The solution was this: 

"It's hard to change cultures, so rather than doing that, let's just overturn the system and cast off big pieces of the business to other people who aren't beholden to the old way of doing things, either through their culture or through their existing business arrangements (e.g., union contracts).

Now, consider the sales problem that occurs when you try to reach your solution.  You are trying to interest outsiders in purchasing a piece of an industry that for many years has been barely profitable or unprofitable, and pay you not just for the Going Concern Value but the Net Liquidated Value.  That person, in order to get a bank to loan them the money to buy the piece of the railroad business your are selling, has to be assured of a very high profit margin in order to pay off the mortgage as well as reinvest in the capital necessary to maintain the Going Concern Value.  So the piece you are selling has to come with a very high, built-in, take-or-pay revenue stream and profit margin, in order to find any real buyers with real money.

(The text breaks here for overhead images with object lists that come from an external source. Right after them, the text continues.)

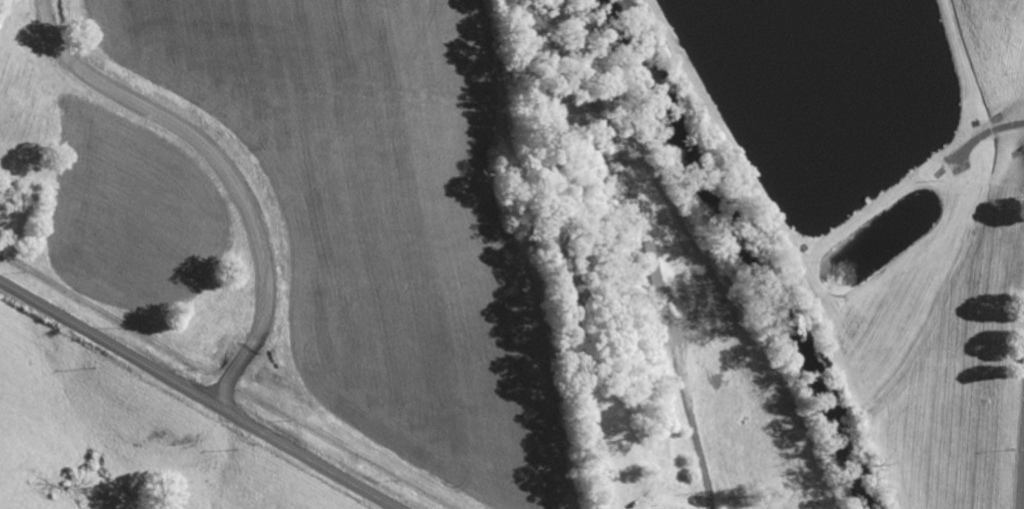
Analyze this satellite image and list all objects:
road: (225, 169)
wastewater plant: (892, 205)
wastewater plant: (304, 221)
building: (646, 264)
road: (197, 397)
road: (690, 413)
road: (1023, 507)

The bet, made by those who were selling off pieces, is that the "new culture" of the spun-off businesses would be more efficient, and that efficiency in turn would increase the value of the core business that was retained.  The whole idea really had as its keystone this notion that there was a better way of running a railroad and that these better ideas would never be implementable or even discoverable at the "old railroad" because of its cultural problems.

The result was, as others pointed out above, pretty unsatisfactory.  The spin-outs sucked up a lot of free cash flow, they didn't generate the expected radical restructuring of railroading (because it was mostly imaginary), and everyone got hurt feelings.  Railroading figured out how to rebuild its culture from the inside, instead.